*** Opening Dataset records ***

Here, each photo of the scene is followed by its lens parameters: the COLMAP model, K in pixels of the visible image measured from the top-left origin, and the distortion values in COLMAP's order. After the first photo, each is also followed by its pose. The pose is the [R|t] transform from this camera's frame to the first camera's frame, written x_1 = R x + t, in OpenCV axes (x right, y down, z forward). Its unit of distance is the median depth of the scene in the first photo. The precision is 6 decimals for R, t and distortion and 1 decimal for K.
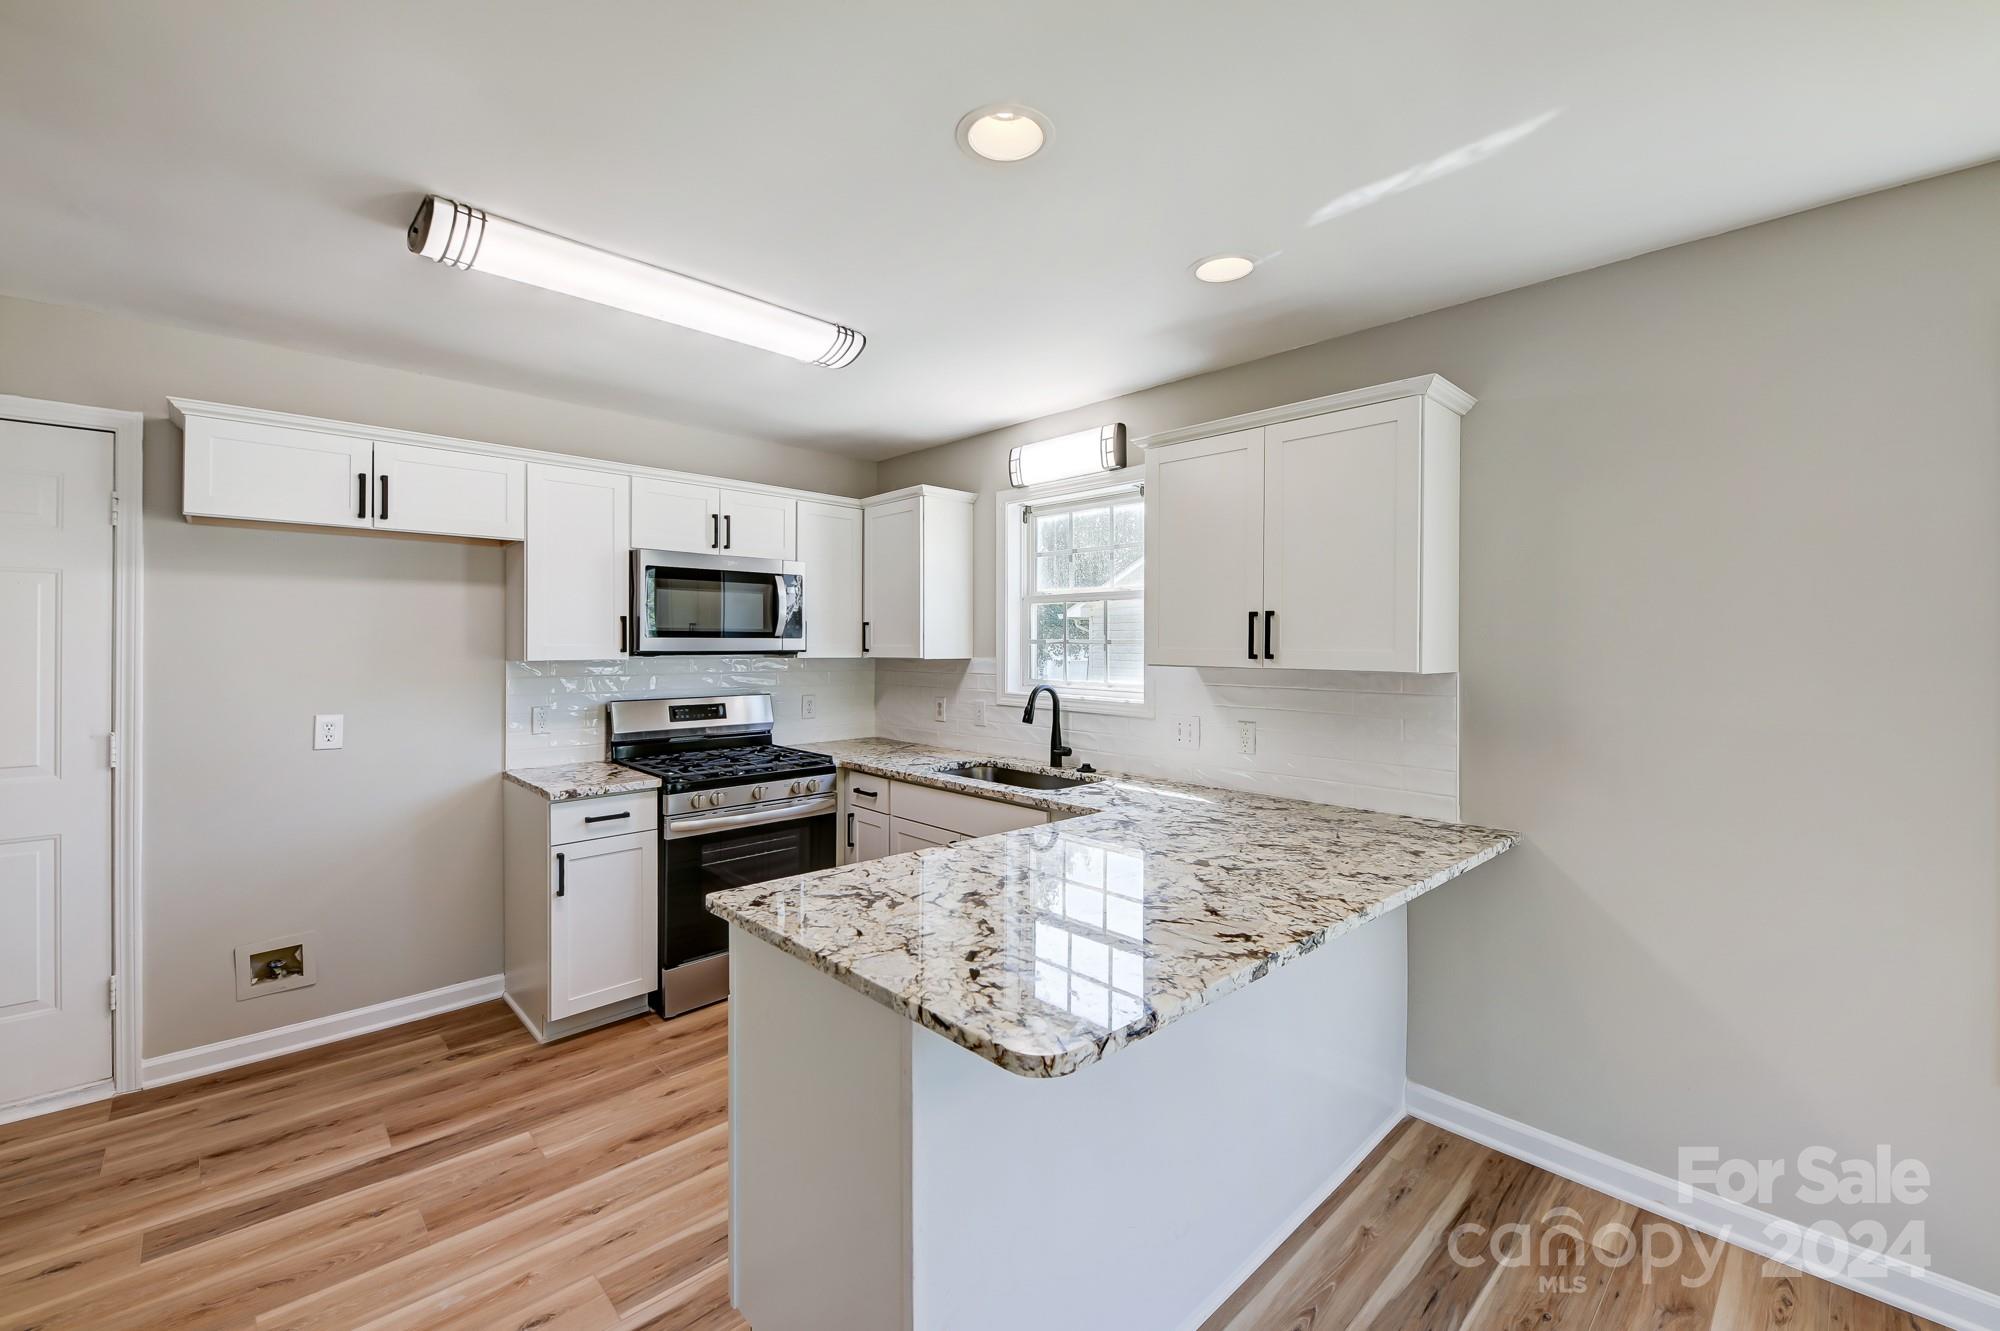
lens RADIAL K [[801.6, 0, 978.1], [0, 801.6, 642.1], [0, 0, 1]] dist [0.000000, -0.005358]
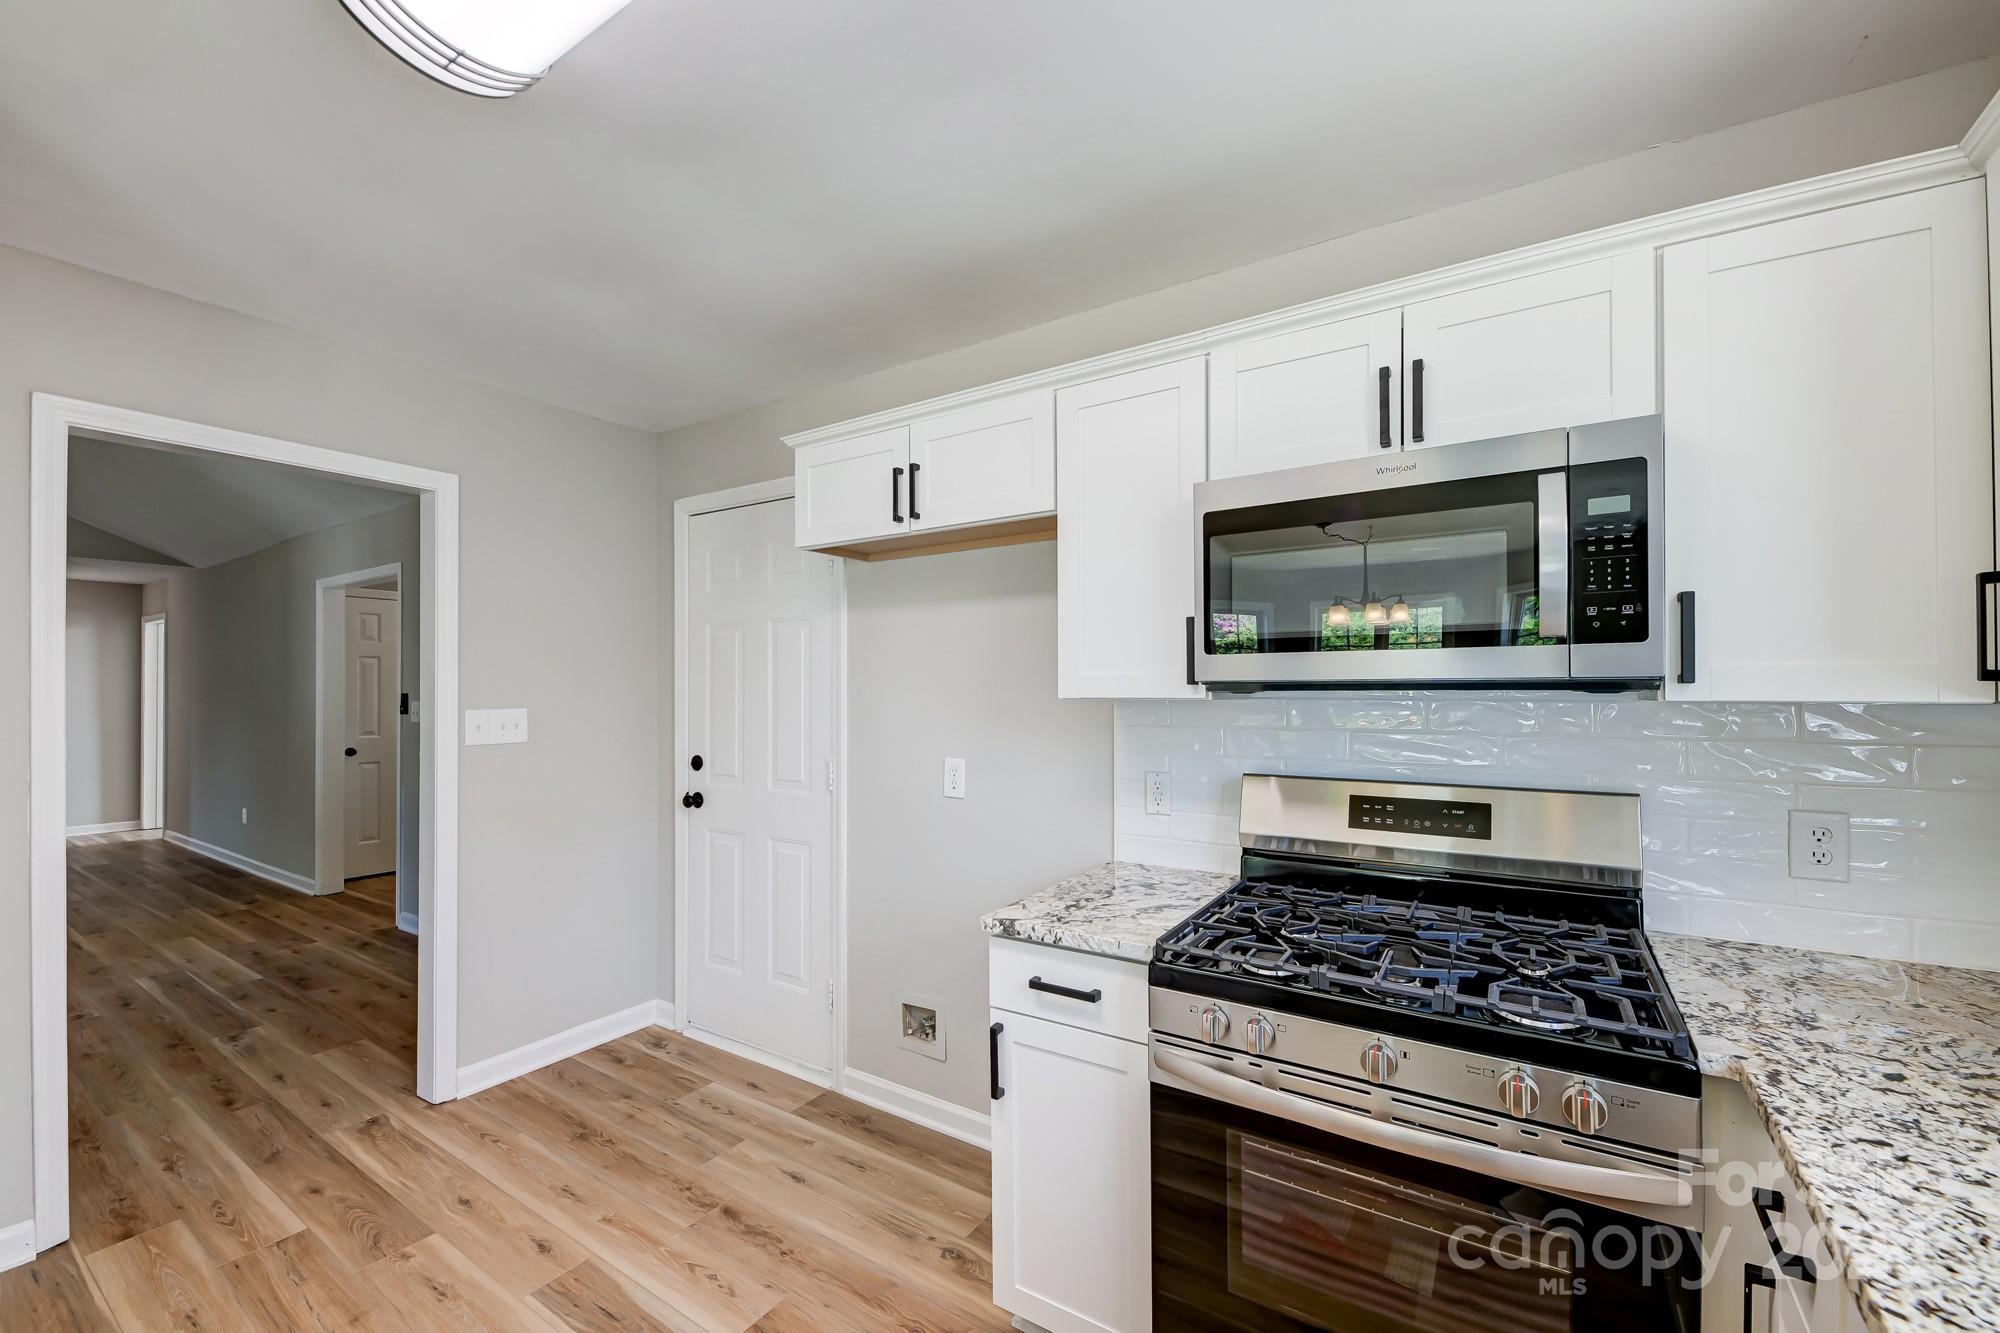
lens RADIAL K [[799.6, 0, 997.7], [0, 799.6, 687.7], [0, 0, 1]] dist [0.013635, -0.009138]
pose [[0.254773, -0.007875, -0.966969, 0.042283], [0.003927, 0.999967, -0.007109, 0.018117], [0.966993, -0.001986, 0.254796, 0.738412]]
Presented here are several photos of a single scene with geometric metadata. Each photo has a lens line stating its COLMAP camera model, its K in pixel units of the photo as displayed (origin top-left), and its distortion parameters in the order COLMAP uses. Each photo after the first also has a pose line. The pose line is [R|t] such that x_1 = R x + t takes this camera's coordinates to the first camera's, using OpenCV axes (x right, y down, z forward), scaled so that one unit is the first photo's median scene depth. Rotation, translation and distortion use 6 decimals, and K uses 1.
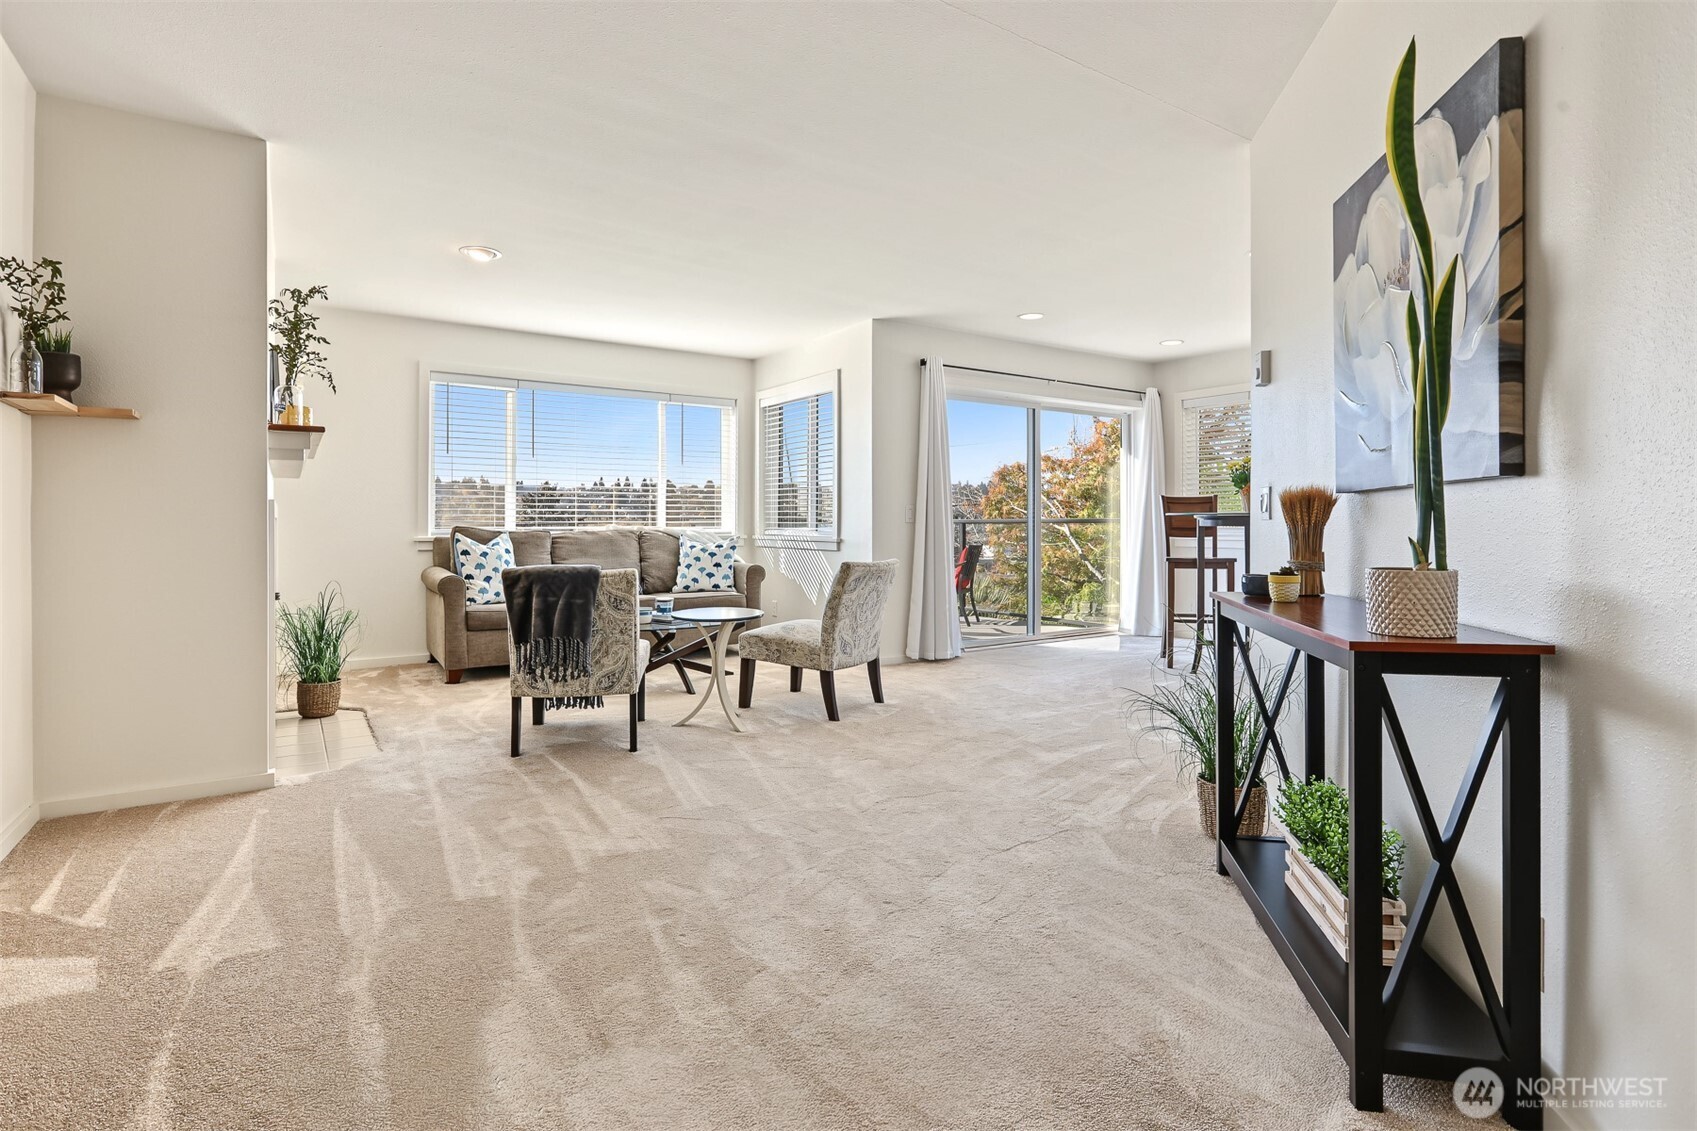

*** Closing Dataset records ***

(Exercise description)
Output every entry exactly as given; pictures are not part of the copy.

(Completed task)
Here, each photo of the scene is followed by its lens parameters: the COLMAP model, K in pixels of the visible image measured from the top-left origin, and the distortion values in COLMAP's order. After the first photo, each is also followed by its pose. The pose is the [R|t] transform from this camera's frame to the first camera's frame, written x_1 = R x + t, in OpenCV axes (x right, y down, z forward). Its unit of distance is the median depth of the scene in the first photo. The precision is 6 decimals for R, t and distortion and 1 decimal for K.
lens RADIAL K [[801.6, 0, 978.1], [0, 801.6, 642.1], [0, 0, 1]] dist [0.000000, -0.005358]
lens RADIAL K [[799.6, 0, 997.7], [0, 799.6, 687.7], [0, 0, 1]] dist [0.013635, -0.009138]
pose [[0.254773, -0.007875, -0.966969, 0.042283], [0.003927, 0.999967, -0.007109, 0.018117], [0.966993, -0.001986, 0.254796, 0.738412]]
Presented here are several photos of a single scene with geometric metadata. Each photo has a lens line stating its COLMAP camera model, its K in pixel units of the photo as displayed (origin top-left), and its distortion parameters in the order COLMAP uses. Each photo after the first also has a pose line. The pose line is [R|t] such that x_1 = R x + t takes this camera's coordinates to the first camera's, using OpenCV axes (x right, y down, z forward), scaled so that one unit is the first photo's median scene depth. Rotation, translation and distortion use 6 decimals, and K uses 1.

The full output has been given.